Why probe-first instead of configuration? Users shouldn't need to know whether their model supports tool calling. The probe call takes ~1s and the pipeline adapts automatically.
Why ReAct instead of Plan-and-Execute? Plan-and-Execute requires the model to output a full plan JSON array upfront — difficult for 1.5B models. ReAct lets the model decide one step at a time, which is more natural and error-tolerant.
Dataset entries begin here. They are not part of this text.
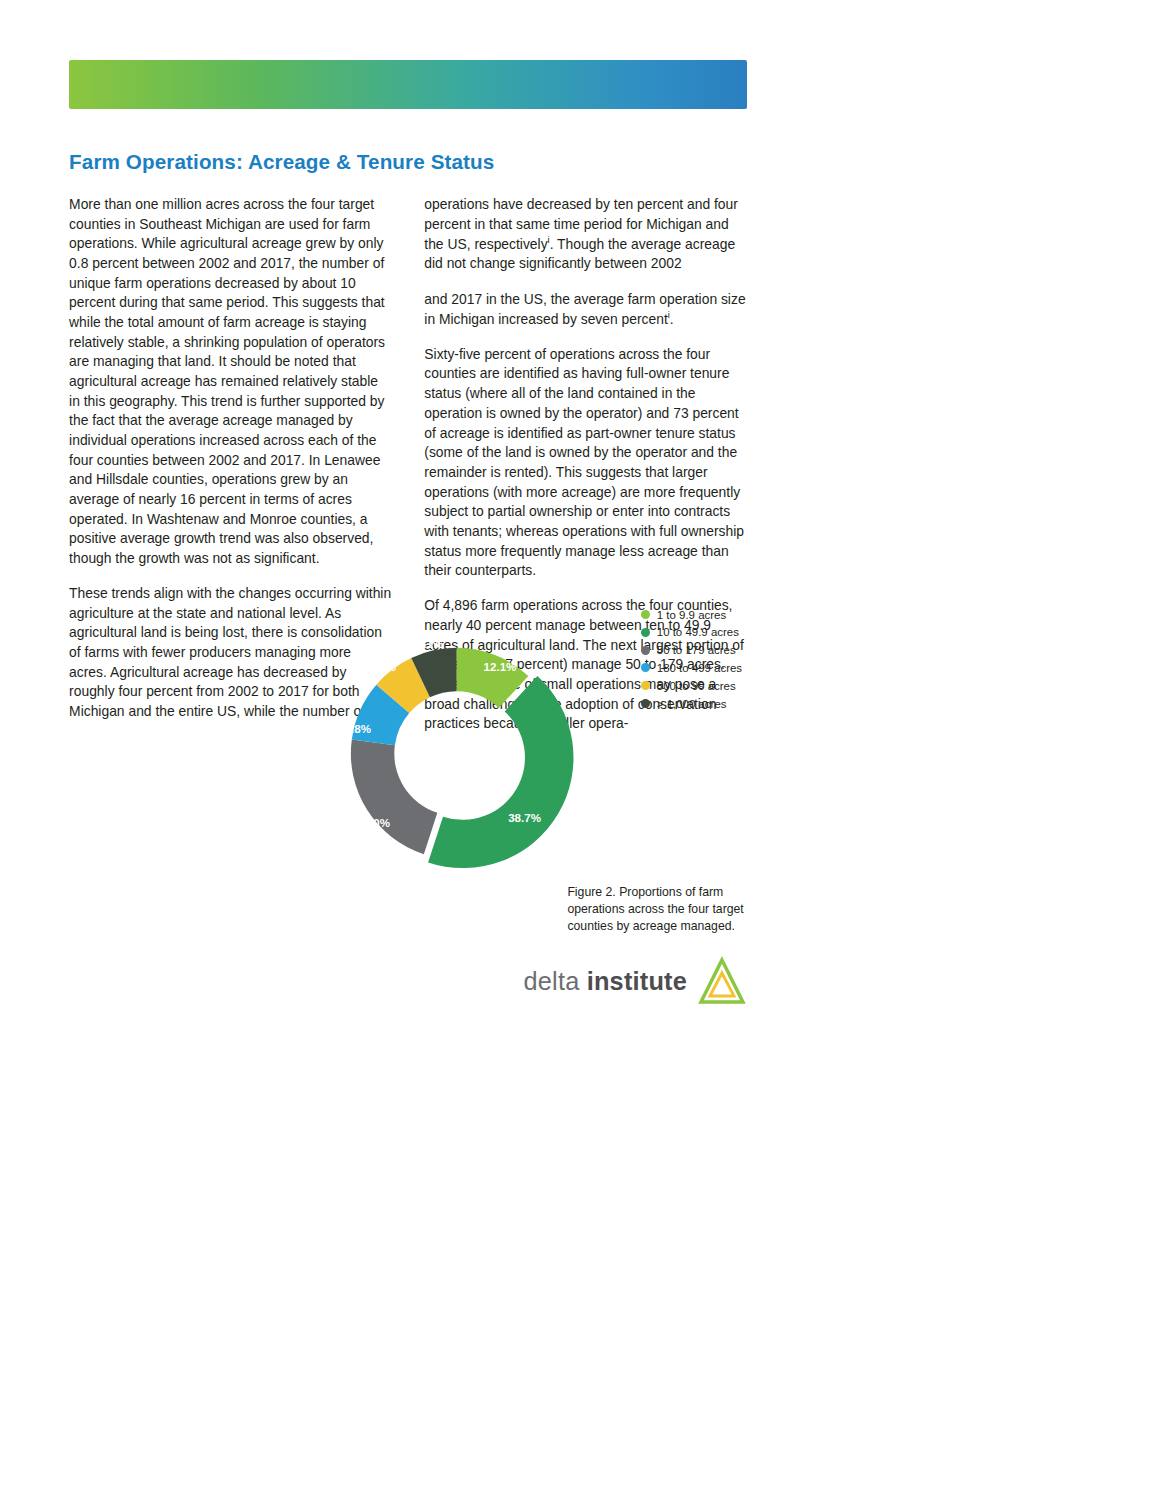Farm Operations: Acreage & Tenure Status
More than one million acres across the four target counties in Southeast Michigan are used for farm operations. While agricultural acreage grew by only 0.8 percent between 2002 and 2017, the number of unique farm operations decreased by about 10 percent during that same period. This suggests that while the total amount of farm acreage is staying relatively stable, a shrinking population of operators are managing that land. It should be noted that agricultural acreage has remained relatively stable in this geography. This trend is further supported by the fact that the average acreage managed by individual operations increased across each of the four counties between 2002 and 2017. In Lenawee and Hillsdale counties, operations grew by an average of nearly 16 percent in terms of acres operated. In Washtenaw and Monroe counties, a positive average growth trend was also observed, though the growth was not as significant.
These trends align with the changes occurring within agriculture at the state and national level. As agricultural land is being lost, there is consolidation of farms with fewer producers managing more acres. Agricultural acreage has decreased by roughly four percent from 2002 to 2017 for both Michigan and the entire US, while the number of operations have decreased by ten percent and four percent in that same time period for Michigan and the US, respectivelyi. Though the average acreage did not change significantly between 2002
and 2017 in the US, the average farm operation size in Michigan increased by seven percenti.
Sixty-five percent of operations across the four counties are identified as having full-owner tenure status (where all of the land contained in the operation is owned by the operator) and 73 percent of acreage is identified as part-owner tenure status (some of the land is owned by the operator and the remainder is rented). This suggests that larger operations (with more acreage) are more frequently subject to partial ownership or enter into contracts with tenants; whereas operations with full ownership status more frequently manage less acreage than their counterparts.
Of 4,896 farm operations across the four counties, nearly 40 percent manage between ten to 49.9 acres of agricultural land. The next largest portion of operations (27 percent) manage 50 to 179 acres. The abundance of small operations may pose a broad challenge to the adoption of conservation practices because smaller opera-
1 to 9.9 acres
10 to 49.9 acres
50 to 179 acres
180 to 499 acres
500 to 99 acres
> 1,000 acres
12.1% 38.7% 27.0% 10.8% 6.3% 5.1%
Figure 2. Proportions of farm operations across the four target counties by acreage managed.
delta institute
Why keep the legacy pipeline? Many users run small code models (qwen2.5-coder, deepseek-coder) that don't support native tool calling. The legacy 4-step pipeline with its keyword fallback and 3-attempt extraction cascade is specifically optimized for these models.
Why simulated streaming instead of SSE parsing? Parsing delta.tool_calls from an SSE stream is complex and Ollama's implementation may differ from OpenAI's. Non-streaming calls during tool turns + simulated chunks for the final answer is more reliable.
Your model likely doesn't support native tool calling. Pull qwen2.5:latest or llama3.2:latest. The pipeline will automatically fall back to legacy mode for non-tool-calling models.
This means the /v1/chat/completions endpoint returned 404. Update Ollama: curl -fsSL https://ollama.com/install.sh | sh
The math tool supports sqrt(), sin(), cos(), tan(), log(), log2(), log10(), abs(), pow(), floor(), ceil(), round(), pi, e, and ^.
If you see [GUARDRAIL] in the console, the model copied a schema description as a tool argument. The guardrail automatically replaced it with the actual user message.